§ **Records supplied**:
>> begin

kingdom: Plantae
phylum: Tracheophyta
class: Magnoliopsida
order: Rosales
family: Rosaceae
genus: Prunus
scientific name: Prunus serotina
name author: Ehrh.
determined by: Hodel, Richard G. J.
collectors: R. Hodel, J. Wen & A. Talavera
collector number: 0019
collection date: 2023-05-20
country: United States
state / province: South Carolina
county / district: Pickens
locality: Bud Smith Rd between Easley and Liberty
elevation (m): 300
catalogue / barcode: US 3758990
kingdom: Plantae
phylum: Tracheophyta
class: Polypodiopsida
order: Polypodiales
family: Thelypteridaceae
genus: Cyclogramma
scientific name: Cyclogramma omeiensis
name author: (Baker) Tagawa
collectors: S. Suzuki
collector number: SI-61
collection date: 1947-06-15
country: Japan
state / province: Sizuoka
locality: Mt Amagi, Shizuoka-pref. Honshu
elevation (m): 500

>> end

§ **Written problem**: Please update these lines by replacing "locality" with "site description" wherever it appears, leaving everything else unchanged.

§ **Finished task**:
kingdom: Plantae
phylum: Tracheophyta
class: Magnoliopsida
order: Rosales
family: Rosaceae
genus: Prunus
scientific name: Prunus serotina
name author: Ehrh.
determined by: Hodel, Richard G. J.
collectors: R. Hodel, J. Wen & A. Talavera
collector number: 0019
collection date: 2023-05-20
country: United States
state / province: South Carolina
county / district: Pickens
site description: Bud Smith Rd between Easley and Liberty
elevation (m): 300
catalogue / barcode: US 3758990
kingdom: Plantae
phylum: Tracheophyta
class: Polypodiopsida
order: Polypodiales
family: Thelypteridaceae
genus: Cyclogramma
scientific name: Cyclogramma omeiensis
name author: (Baker) Tagawa
collectors: S. Suzuki
collector number: SI-61
collection date: 1947-06-15
country: Japan
state / province: Sizuoka
site description: Mt Amagi, Shizuoka-pref. Honshu
elevation (m): 500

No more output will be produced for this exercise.